- To-do item
Edit the data from its first line through the line containing "Фляги и Термосы", changing every "GXA/USDT" to "GXA/USDC" and leaving everything else as it is. Give back only those edited lines.

- Exercise material
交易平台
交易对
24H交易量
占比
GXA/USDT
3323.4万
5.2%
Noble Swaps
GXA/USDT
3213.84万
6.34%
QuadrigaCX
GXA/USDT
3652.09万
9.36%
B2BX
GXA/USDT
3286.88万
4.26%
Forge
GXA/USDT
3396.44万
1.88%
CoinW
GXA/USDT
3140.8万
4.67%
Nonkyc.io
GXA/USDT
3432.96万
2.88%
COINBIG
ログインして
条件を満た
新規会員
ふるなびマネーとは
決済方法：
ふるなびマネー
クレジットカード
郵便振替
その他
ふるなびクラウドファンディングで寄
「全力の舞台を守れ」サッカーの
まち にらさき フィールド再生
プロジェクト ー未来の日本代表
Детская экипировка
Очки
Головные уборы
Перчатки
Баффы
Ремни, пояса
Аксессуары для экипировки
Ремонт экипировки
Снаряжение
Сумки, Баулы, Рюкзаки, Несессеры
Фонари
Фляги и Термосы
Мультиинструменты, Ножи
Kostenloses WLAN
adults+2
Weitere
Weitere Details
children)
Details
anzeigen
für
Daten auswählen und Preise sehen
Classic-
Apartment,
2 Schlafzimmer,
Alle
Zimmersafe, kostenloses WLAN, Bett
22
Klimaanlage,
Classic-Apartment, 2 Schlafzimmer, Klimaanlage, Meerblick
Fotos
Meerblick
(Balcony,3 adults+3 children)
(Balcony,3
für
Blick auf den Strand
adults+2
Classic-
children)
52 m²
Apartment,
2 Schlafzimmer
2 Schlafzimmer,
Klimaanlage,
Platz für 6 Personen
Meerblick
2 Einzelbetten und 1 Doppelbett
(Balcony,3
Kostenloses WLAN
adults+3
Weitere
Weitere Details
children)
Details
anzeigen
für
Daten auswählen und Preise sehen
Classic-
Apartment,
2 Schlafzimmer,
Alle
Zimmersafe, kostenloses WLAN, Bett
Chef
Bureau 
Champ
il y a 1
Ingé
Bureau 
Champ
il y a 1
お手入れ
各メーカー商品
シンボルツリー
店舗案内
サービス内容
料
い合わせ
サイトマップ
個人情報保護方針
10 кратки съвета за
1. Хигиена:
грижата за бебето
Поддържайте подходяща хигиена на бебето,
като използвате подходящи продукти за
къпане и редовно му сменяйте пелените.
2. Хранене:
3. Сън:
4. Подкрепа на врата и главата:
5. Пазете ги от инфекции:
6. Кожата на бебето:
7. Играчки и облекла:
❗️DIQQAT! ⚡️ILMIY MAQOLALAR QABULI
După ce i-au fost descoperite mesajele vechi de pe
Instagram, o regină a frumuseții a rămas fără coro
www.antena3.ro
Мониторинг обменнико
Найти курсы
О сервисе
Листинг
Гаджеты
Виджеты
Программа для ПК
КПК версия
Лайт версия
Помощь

- Result of this task
交易平台
交易对
24H交易量
占比
GXA/USDC
3323.4万
5.2%
Noble Swaps
GXA/USDC
3213.84万
6.34%
QuadrigaCX
GXA/USDC
3652.09万
9.36%
B2BX
GXA/USDC
3286.88万
4.26%
Forge
GXA/USDC
3396.44万
1.88%
CoinW
GXA/USDC
3140.8万
4.67%
Nonkyc.io
GXA/USDC
3432.96万
2.88%
COINBIG
ログインして
条件を満た
新規会員
ふるなびマネーとは
決済方法：
ふるなびマネー
クレジットカード
郵便振替
その他
ふるなびクラウドファンディングで寄
「全力の舞台を守れ」サッカーの
まち にらさき フィールド再生
プロジェクト ー未来の日本代表
Детская экипировка
Очки
Головные уборы
Перчатки
Баффы
Ремни, пояса
Аксессуары для экипировки
Ремонт экипировки
Снаряжение
Сумки, Баулы, Рюкзаки, Несессеры
Фонари
Фляги и Термосы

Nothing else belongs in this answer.